_What the exercise asks:_
Please copy the Secret Invasion episode review from "Marvel’s Secret Invasion" up to and including "Skrull or Human.", switching each "Jim Jones" for "David Koresh".

_Selected text:_
====
Marvel’s Secret Invasion Ep 5 Review
If Gravik hadn’t jumped off the slippery slope already, then he has now. Last episode saw him trying to kill the sitting US President to start World War III and claim Earth for the Skrulls. The good news is that Fury stopped that and saved President Riston. The bad news is that he murdered Talos, one of Fury’s oldest allies, right in front of the man. Talos has become as fanatical about his cause as Veranke was in the Secret Invasion comics, and it only gets worse this episode. This episode sees Gravik lose it. Like The Heavy Spoilers YouTube channel says in their breakdown, he’s gone full Jim Jones.
If you don’t know who Jim Jones is, look him up online and be terrified. It doesn’t bode well for anyone, Skrull or Human.
Gravik’s Ready to Sacrifice His People to Win
In the aftermath of his failed assassination attempt, Gravik’s on shakier ground than ever with his people. His own subordinates start openly questioning his decisions, such as choosing to spare Fury when he had the chance to kill him. Furthermore, they question his ability to give them what he promised: access to the DNA of the Avengers, which would make them unstoppable. His response? He kills the one quesitoning him to assert his dominance, something that horrifies everyone present.
It only gets worse from there. In a call to Skrull-Rhodey (real name Raava), he tells her to tell the President the Skrulls helped the Russians in the attack. In addition, he tells her to reveal the location of their home of New Skrullos. His reasoning is because he knows Fury wants to stop World War III and save the Skrulls. He’s gambling his people’s future on Fury giving him what he wants.
By this point, it’s clear that Gravik has lost it. Rather than looking out for his people’s best interests, he’s willing to risk extinction to satisfy his vendetta against Nick Fury. This mirrors real-life cult leaders like Jim Jones and David Koresh, who made their followers die in pointless acts of martyrdom. Like them, Gravik would instead let his people die than do what’s best for them, even if it contradicts his beliefs. In other words, he’s not fit to lead, and the Skrulls are realizing that.
G’iah May Step Up to Become the New Leader Her People Need
Meanwhile, G’iah’s dealing with the aftermath of her father’s murder at the hands of Gravik. That’s both her parents now that she’s lost, thanks to him. What makes matters worse is that she called Talos a failure the last time she spoke with her father. Knowing that her father might have died thinking his daughter considered him a disappointment has to be the worst feeling imaginable, and something that she’ll have to carry with her for the rest of her life.
====
_Records taken from a dataset:_
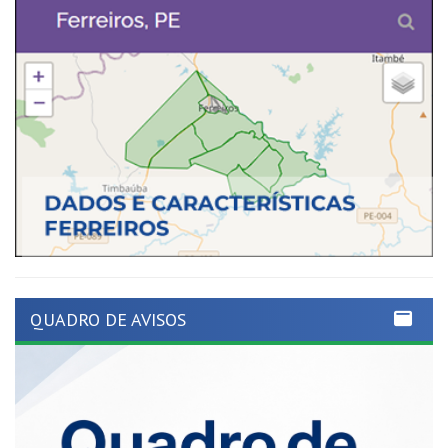
QUADRO DE AVISOS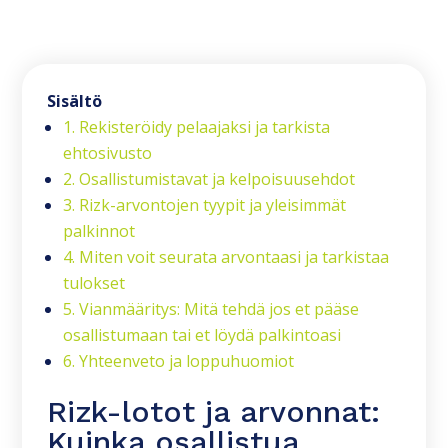
Sisältö
1. Rekisteröidy pelaajaksi ja tarkista
ehtosivusto
2. Osallistumistavat ja kelpoisuusehdot
3. Rizk-arvontojen tyypit ja yleisimmät
palkinnot
4. Miten voit seurata arvontaasi ja tarkistaa
tulokset
5. Vianmääritys: Mitä tehdä jos et pääse
osallistumaan tai et löydä palkintoasi
6. Yhteenveto ja loppuhuomiot
Rizk-lotot ja arvonnat:
Kuinka osallistua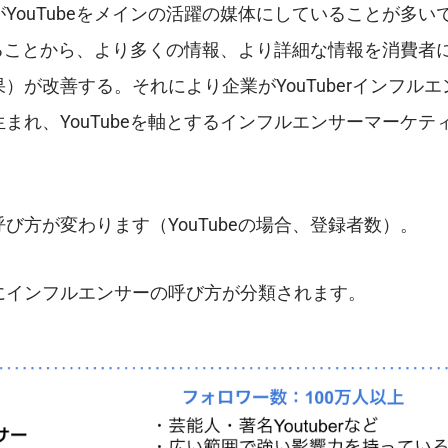
ouTubeをメインの活躍の媒体にしていることが多い
あることから、より多くの情報、より詳細な情報を消費者
が改善する。それにより企業がYouTuberインフルエ
れ、YouTubeを軸とするインフルエンサーマーケテ
方が変わります（YouTubeの場合、登録者数）。
にインフルエンサーの呼び方が分類されます。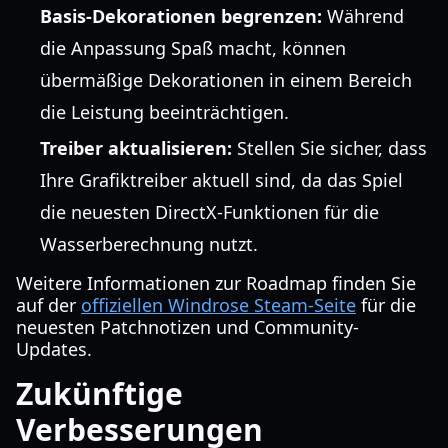
Basis-Dekorationen begrenzen:
Während
die Anpassung Spaß macht, können
übermäßige Dekorationen in einem Bereich
die Leistung beeinträchtigen.
Treiber aktualisieren:
Stellen Sie sicher, dass
Ihre Grafiktreiber aktuell sind, da das Spiel
die neuesten DirectX-Funktionen für die
Wasserberechnung nutzt.
Weitere Informationen zur Roadmap finden Sie
auf der
offiziellen Windrose Steam-Seite
für die
neuesten Patchnotizen und Community-
Updates.
Zukünftige
Verbesserungen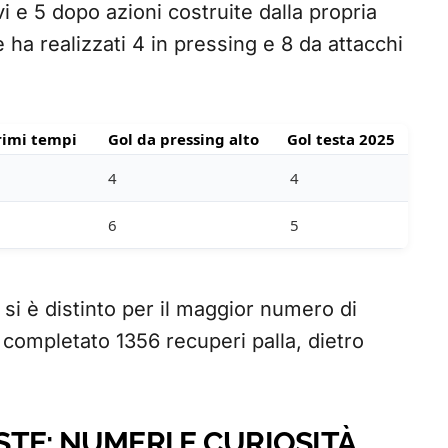
i e 5 dopo azioni costruite dalla propria
 ha realizzati 4 in pressing e 8 da attacchi
rimi tempi
Gol da pressing alto
Gol testa 2025
4
4
6
5
si è distinto per il maggior numero di
completato 1356 recuperi palla, dietro
TE: NUMERI E CURIOSITÀ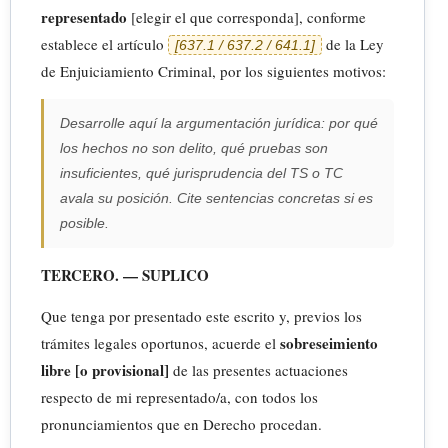
representado
[elegir el que corresponda], conforme
establece el artículo
de la Ley
[637.1 / 637.2 / 641.1]
de Enjuiciamiento Criminal, por los siguientes motivos:
Desarrolle aquí la argumentación jurídica: por qué
los hechos no son delito, qué pruebas son
insuficientes, qué jurisprudencia del TS o TC
avala su posición. Cite sentencias concretas si es
posible.
TERCERO. — SUPLICO
Que tenga por presentado este escrito y, previos los
sobreseimiento
trámites legales oportunos, acuerde el
libre [o provisional]
de las presentes actuaciones
respecto de mi representado/a, con todos los
pronunciamientos que en Derecho procedan.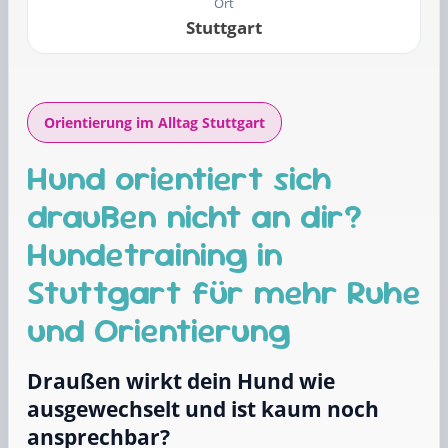
Ort
Stuttgart
Orientierung im Alltag Stuttgart
Hund orientiert sich
draußen nicht an dir?
Hundetraining in
Stuttgart für mehr Ruhe
und Orientierung
Draußen wirkt dein Hund wie
ausgewechselt und ist kaum noch
ansprechbar?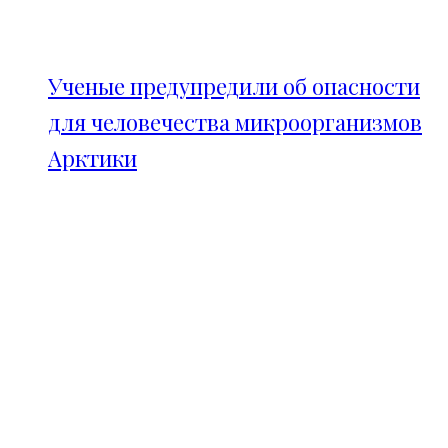
Ученые предупредили об опасности
для человечества микроорганизмов
Арктики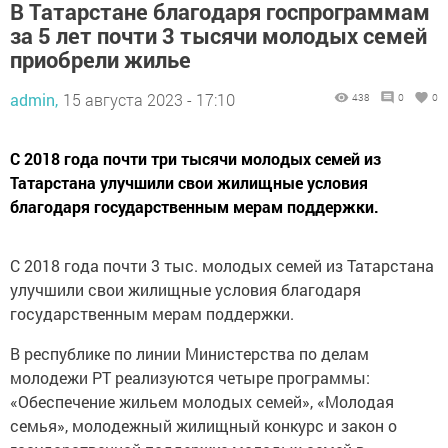
В Татарстане благодаря госпрограммам
за 5 лет почти 3 тысячи молодых семей
приобрели жилье
admin,
15 августа 2023 - 17:10
438
0
0
С 2018 года почти три тысячи молодых семей из
Татарстана улучшили свои жилищные условия
благодаря государственным мерам поддержки.
С 2018 года почти 3 тыс. молодых семей из Татарстана
улучшили свои жилищные условия благодаря
государственным мерам поддержки.
В республике по линии Министерства по делам
молодежи РТ реализуются четыре программы:
«Обеспечение жильем молодых семей», «Молодая
семья», молодежный жилищный конкурс и закон о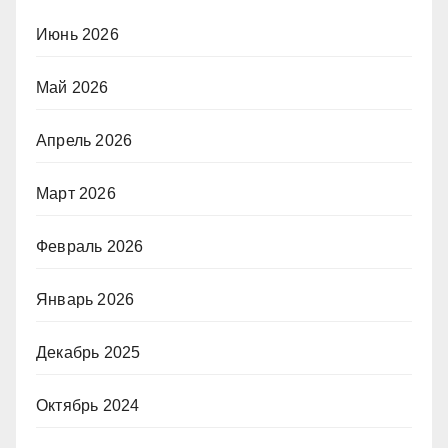
Июнь 2026
Май 2026
Апрель 2026
Март 2026
Февраль 2026
Январь 2026
Декабрь 2025
Октябрь 2024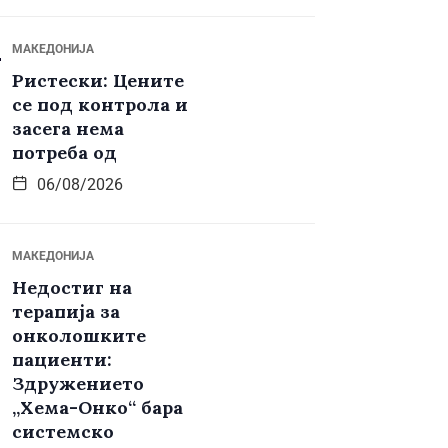
МАКЕДОНИЈА
Ристески: Цените
се под контрола и
засега нема
потреба од
06/08/2026
МАКЕДОНИЈА
Недостиг на
терапија за
онколошките
пациенти:
Здружението
„Хема-Онко“ бара
системско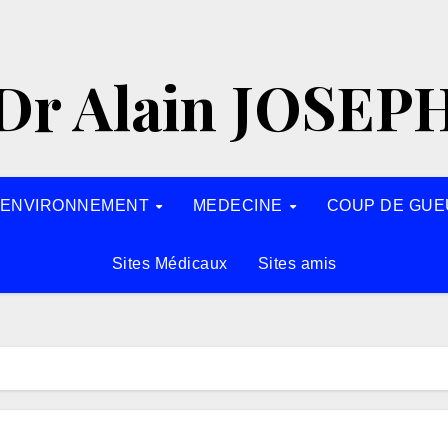
Dr Alain JOSEP
’ENVIRONNEMENT
MEDECINE
COUP DE GUE
Sites Médicaux
Sites amis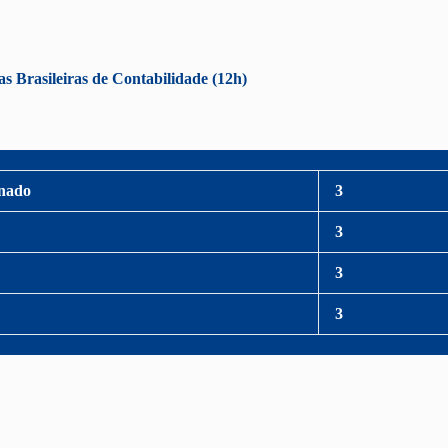
sileiras de Contabilidade (12h)
onado
3
3
3
3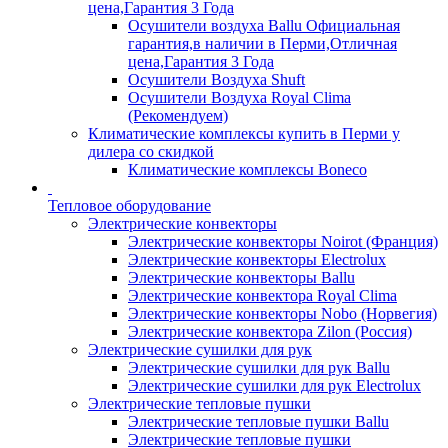
цена,Гарантия 3 Года
Осушители воздуха Ballu Официальная
гарантия,в наличии в Перми,Отличная
цена,Гарантия 3 Года
Осушители Воздуха Shuft
Осушители Воздуха Royal Clima
(Рекомендуем)
Климатические комплексы купить в Перми у
дилера со скидкой
Климатические комплексы Boneсo
Тепловое оборудование
Электрические конвекторы
Электрические конвекторы Noirot (Франция)
Электрические конвекторы Electrolux
Электрические конвекторы Ballu
Электрические конвектора Royal Clima
Электрические конвекторы Nobo (Норвегия)
Электрические конвектора Zilon (Россия)
Электрические сушилки для рук
Электрические сушилки для рук Ballu
Электрические сушилки для рук Electrolux
Электрические тепловые пушки
Электрические тепловые пушки Ballu
Электрические тепловые пушки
====
_The answer:_
Marvel’s Secret Invasion Ep 5 Review
If Gravik hadn’t jumped off the slippery slope already, then he has now. Last episode saw him trying to kill the sitting US President to start World War III and claim Earth for the Skrulls. The good news is that Fury stopped that and saved President Riston. The bad news is that he murdered Talos, one of Fury’s oldest allies, right in front of the man. Talos has become as fanatical about his cause as Veranke was in the Secret Invasion comics, and it only gets worse this episode. This episode sees Gravik lose it. Like The Heavy Spoilers YouTube channel says in their breakdown, he’s gone full David Koresh.
If you don’t know who David Koresh is, look him up online and be terrified. It doesn’t bode well for anyone, Skrull or Human.